Amid all this, the Opposition parties will have to now decide on their strategy for the Vice Presidential elections this fortnight. The last date for submitting nominations is July 19. The parties are yet to even begin talks. The big question now is, will the Congress take the lead to find a consensus candidate? Or will it remain passive and let others take the lead? That the NDA candidate will win is a foregone conclusion. The BJP alone has numbers above the half-way mark.
There are more questions staring these parties in their faces. Will the Opposition now wait for the BJP to announce its nominee? And do they have a surprise name in their quiver to outwit the ruling party, at least for the sake of optics? And more importantly, will the Opposition remain united? Will parties like the AAP, BSP, Akali Dal and JD(S) stand with the rest of the Opposition?
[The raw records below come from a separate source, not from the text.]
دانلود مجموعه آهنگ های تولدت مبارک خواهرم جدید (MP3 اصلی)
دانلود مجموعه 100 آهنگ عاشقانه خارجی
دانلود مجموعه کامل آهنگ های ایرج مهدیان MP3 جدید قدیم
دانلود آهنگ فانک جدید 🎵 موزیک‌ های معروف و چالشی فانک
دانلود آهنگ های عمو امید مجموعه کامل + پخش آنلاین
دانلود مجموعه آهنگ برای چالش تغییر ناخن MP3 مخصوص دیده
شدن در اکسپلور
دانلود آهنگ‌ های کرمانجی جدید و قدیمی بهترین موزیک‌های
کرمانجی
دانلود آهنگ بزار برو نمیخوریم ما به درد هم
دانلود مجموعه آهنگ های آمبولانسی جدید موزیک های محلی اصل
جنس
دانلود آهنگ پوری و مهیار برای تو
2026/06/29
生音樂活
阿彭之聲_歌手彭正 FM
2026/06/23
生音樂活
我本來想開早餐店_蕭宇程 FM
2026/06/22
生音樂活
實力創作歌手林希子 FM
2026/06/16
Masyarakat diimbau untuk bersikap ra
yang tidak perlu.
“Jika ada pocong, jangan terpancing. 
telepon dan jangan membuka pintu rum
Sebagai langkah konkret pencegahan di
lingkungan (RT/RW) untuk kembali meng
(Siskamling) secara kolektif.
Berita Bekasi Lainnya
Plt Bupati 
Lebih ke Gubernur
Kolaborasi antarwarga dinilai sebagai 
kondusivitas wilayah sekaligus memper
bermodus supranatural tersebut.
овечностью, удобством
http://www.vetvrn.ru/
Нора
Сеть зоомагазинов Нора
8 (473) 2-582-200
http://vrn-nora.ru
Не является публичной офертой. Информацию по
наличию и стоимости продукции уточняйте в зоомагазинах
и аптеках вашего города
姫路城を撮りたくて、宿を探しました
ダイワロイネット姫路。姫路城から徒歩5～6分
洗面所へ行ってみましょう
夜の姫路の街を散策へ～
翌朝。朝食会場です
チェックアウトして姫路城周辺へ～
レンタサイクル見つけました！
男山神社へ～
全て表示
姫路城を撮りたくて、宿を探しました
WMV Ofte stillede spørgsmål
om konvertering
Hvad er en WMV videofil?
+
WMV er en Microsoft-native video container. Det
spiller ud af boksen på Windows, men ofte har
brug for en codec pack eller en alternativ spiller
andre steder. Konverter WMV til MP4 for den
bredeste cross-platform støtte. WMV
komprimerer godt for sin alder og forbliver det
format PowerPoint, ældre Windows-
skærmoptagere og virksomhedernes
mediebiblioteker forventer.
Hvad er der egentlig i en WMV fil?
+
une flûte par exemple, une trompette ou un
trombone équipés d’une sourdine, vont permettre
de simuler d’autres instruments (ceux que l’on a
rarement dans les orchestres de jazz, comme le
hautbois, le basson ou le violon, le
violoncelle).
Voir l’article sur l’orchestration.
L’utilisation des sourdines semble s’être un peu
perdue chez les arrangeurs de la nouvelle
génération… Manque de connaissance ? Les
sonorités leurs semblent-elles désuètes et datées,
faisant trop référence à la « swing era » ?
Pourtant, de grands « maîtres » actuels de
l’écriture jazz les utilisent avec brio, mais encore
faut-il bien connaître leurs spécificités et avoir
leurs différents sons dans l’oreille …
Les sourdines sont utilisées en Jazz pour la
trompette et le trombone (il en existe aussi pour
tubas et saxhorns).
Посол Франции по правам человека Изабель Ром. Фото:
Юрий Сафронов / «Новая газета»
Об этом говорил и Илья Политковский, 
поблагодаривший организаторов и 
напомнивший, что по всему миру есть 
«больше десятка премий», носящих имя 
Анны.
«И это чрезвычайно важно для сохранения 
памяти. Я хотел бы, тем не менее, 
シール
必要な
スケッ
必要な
And what will Shiv Sena MPs do? Will the Shiv Sena parliamentary party also split? The Sena has 22 MPs — 19 in Lok Sabha and 3 in Rajya Sabha. The first indication of the mood of the Shiv Sena MPs — whether they will remain with Uddhav Thackeray or switch over to the Eknath Shinde camp — will become apparent in the presidential elections later this month. And it is not just the Sena. The Congress is apprehensive that there could be cross voting in favour of Murmu by its MLAs in states such as Odisha.
The challenge for the Opposition is unending.